Can we overlap compute operation with memory operation without pinned memory on CPU?

rhwang · April 26, 2023, 4:14am

Hi, I`m trying to overlap the computation and memory operation with HuggingFace SwitchTransformer.

Here’s a detailed explanation.

The memory operation is for data movement from CPU to GPU, and its size is 4MB per block.
The number of blocks is variable (typically from 2 to 6 in total).
The computation operation comprises several very small computation operations like GEMM, which takes 10s to 100s microseconds per each.
I’m trying to use CudaStream, so I created two different Cuda streams and pushed memory operation and computation operation to each of them.
But it had not been overlapped.

And here’s my question.

Firstly, I’d learn that to overlap the memory operation (CPU->GPU) and computation operation, the memory in the CPU should be pinned.

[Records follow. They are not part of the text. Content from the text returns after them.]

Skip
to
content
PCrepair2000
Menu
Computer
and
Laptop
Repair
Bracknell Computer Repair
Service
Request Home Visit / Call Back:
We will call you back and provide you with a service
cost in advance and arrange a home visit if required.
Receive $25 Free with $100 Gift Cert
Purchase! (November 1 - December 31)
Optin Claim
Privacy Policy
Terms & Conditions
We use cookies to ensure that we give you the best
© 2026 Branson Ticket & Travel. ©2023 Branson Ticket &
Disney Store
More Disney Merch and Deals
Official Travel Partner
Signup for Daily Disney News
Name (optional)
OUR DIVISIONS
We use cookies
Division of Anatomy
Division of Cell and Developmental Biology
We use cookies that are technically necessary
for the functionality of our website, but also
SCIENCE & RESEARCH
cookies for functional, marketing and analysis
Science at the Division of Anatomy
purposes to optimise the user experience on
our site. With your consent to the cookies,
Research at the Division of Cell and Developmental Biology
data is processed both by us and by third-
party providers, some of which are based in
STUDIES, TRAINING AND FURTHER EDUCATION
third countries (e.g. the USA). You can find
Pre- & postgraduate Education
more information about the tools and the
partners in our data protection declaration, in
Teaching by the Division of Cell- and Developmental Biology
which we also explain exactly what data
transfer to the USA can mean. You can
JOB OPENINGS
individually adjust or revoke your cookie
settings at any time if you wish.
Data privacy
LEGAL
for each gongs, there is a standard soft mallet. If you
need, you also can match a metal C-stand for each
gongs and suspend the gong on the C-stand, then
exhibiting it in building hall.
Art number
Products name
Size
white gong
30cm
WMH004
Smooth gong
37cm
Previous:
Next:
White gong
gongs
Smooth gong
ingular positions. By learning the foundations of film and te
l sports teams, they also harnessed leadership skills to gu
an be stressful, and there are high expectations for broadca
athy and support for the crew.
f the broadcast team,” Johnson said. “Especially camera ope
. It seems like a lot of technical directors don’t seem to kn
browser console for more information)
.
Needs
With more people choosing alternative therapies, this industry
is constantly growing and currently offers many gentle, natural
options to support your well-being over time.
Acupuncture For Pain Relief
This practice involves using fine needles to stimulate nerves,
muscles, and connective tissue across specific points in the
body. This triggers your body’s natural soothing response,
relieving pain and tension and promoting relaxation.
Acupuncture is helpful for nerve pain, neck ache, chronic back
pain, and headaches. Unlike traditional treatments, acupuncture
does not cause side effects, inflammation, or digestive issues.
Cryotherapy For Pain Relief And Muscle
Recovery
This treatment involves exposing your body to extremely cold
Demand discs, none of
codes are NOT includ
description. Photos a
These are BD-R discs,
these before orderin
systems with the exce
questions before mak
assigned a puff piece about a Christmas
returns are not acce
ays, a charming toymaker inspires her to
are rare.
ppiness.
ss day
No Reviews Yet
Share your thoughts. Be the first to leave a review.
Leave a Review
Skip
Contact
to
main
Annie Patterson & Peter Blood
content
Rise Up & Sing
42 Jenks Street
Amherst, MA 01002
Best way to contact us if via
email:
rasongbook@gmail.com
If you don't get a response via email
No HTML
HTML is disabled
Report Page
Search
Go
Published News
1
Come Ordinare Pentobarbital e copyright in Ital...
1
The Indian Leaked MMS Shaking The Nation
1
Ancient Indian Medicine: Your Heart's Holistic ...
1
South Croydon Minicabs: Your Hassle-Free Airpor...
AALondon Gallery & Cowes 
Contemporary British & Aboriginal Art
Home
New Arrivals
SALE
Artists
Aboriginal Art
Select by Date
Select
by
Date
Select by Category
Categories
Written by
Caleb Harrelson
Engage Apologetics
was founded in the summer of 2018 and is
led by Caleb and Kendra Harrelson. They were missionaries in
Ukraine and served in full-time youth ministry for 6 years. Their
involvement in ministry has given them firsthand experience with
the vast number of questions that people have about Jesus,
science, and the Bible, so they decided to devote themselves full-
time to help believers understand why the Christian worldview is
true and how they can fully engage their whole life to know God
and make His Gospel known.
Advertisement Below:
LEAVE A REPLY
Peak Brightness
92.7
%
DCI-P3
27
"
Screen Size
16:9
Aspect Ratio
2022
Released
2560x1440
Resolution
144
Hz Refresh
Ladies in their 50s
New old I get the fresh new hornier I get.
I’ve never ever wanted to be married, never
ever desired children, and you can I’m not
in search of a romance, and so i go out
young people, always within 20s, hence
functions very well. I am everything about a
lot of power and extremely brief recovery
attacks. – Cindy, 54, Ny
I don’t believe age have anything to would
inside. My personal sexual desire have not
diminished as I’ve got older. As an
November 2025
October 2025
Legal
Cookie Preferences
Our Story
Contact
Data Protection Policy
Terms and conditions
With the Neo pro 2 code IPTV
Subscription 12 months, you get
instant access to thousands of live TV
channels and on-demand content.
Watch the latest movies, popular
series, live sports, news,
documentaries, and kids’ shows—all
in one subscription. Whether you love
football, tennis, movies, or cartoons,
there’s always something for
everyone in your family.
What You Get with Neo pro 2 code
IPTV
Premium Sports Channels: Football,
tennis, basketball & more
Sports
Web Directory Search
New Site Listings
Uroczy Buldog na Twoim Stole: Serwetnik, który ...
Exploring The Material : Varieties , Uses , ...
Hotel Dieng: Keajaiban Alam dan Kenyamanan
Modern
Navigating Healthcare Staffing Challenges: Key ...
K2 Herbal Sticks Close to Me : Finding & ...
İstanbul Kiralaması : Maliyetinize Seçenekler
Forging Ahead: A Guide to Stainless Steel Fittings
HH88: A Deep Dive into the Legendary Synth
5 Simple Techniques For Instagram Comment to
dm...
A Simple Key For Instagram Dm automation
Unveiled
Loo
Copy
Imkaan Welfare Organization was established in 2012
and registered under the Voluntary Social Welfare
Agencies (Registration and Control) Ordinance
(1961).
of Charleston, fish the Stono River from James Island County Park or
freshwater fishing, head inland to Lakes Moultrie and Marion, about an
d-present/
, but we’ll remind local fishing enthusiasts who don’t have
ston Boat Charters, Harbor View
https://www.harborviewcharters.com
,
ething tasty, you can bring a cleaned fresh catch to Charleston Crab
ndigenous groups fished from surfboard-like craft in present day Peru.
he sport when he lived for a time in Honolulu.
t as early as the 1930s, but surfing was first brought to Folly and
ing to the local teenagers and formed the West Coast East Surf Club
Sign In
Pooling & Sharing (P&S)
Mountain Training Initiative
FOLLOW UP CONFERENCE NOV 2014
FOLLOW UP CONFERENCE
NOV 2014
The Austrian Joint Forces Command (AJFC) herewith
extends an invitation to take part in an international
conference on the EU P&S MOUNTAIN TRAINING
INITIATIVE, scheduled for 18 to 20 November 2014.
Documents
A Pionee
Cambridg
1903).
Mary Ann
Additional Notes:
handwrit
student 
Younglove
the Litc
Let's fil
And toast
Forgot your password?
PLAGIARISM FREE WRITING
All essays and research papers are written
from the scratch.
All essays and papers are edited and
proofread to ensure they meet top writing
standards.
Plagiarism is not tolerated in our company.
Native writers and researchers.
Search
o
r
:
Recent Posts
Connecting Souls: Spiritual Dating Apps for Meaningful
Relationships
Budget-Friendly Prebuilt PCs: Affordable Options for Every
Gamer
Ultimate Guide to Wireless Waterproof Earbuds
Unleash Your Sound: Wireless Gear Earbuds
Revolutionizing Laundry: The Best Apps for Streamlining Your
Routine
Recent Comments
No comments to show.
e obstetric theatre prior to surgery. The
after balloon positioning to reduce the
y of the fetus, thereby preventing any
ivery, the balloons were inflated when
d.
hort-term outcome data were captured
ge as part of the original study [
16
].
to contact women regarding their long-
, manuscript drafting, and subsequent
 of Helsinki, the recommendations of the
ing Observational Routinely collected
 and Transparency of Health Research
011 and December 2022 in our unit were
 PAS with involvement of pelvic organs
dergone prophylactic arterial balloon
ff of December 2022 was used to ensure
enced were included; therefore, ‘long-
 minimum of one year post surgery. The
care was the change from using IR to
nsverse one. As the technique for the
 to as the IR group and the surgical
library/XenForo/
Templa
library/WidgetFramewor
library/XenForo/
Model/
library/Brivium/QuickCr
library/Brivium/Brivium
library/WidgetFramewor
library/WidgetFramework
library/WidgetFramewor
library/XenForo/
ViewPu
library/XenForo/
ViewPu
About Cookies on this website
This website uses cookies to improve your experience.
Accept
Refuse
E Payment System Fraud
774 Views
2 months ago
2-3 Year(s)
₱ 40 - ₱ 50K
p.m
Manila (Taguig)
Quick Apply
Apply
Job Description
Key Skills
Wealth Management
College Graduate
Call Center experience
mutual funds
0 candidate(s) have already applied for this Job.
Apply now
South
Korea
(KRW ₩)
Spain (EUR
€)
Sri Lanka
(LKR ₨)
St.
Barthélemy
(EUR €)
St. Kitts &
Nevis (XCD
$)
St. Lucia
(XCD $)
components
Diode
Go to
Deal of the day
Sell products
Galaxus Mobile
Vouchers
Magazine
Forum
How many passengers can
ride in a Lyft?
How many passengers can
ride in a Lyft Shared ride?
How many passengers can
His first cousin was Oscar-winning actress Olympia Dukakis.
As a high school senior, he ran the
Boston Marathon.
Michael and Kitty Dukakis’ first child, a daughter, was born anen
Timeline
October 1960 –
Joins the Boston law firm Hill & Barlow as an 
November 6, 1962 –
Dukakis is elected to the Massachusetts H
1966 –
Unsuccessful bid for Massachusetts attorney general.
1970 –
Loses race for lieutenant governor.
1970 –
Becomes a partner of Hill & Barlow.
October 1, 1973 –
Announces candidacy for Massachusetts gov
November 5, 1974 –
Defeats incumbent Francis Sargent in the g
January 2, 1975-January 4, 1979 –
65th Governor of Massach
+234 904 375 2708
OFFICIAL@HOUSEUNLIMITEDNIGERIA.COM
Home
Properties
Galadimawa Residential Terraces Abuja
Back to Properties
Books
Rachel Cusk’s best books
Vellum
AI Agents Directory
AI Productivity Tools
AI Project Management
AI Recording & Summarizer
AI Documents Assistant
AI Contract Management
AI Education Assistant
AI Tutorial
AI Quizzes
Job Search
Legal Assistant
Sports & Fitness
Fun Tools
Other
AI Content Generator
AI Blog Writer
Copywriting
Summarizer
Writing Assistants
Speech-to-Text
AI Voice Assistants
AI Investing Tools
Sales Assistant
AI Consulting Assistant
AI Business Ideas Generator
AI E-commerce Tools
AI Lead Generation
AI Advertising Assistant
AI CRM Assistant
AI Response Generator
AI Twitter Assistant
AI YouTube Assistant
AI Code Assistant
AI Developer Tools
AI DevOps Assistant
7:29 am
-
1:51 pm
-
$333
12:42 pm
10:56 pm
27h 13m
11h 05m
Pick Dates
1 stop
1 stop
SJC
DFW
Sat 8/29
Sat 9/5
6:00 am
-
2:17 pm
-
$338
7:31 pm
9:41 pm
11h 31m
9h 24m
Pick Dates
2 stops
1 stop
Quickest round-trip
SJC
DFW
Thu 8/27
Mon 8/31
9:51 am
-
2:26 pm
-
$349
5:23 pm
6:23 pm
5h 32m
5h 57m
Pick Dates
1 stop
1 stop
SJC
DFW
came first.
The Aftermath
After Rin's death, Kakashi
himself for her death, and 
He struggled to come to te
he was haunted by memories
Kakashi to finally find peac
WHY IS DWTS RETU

But in my case, as can be seen in the figure, it is pageable memory, not pinned. Is it a reason that this cannot be overlapped?
Second, I conducted an experiment to prove it with a simple example (overlapping GEMM with CPU->GPU memory operation), and here`s the output.

image1473×410 16.8 KB

This is pageable memory.

image1446×376 18.7 KB

This is pinned memory.

It seems like pageable memory also can be overlapped.
Then, what is the reason that my application is not overlapping?

DeanHHH · December 17, 2023, 2:31pm

I am also very concerned about this question but I have not found the answer. Do you have any progress?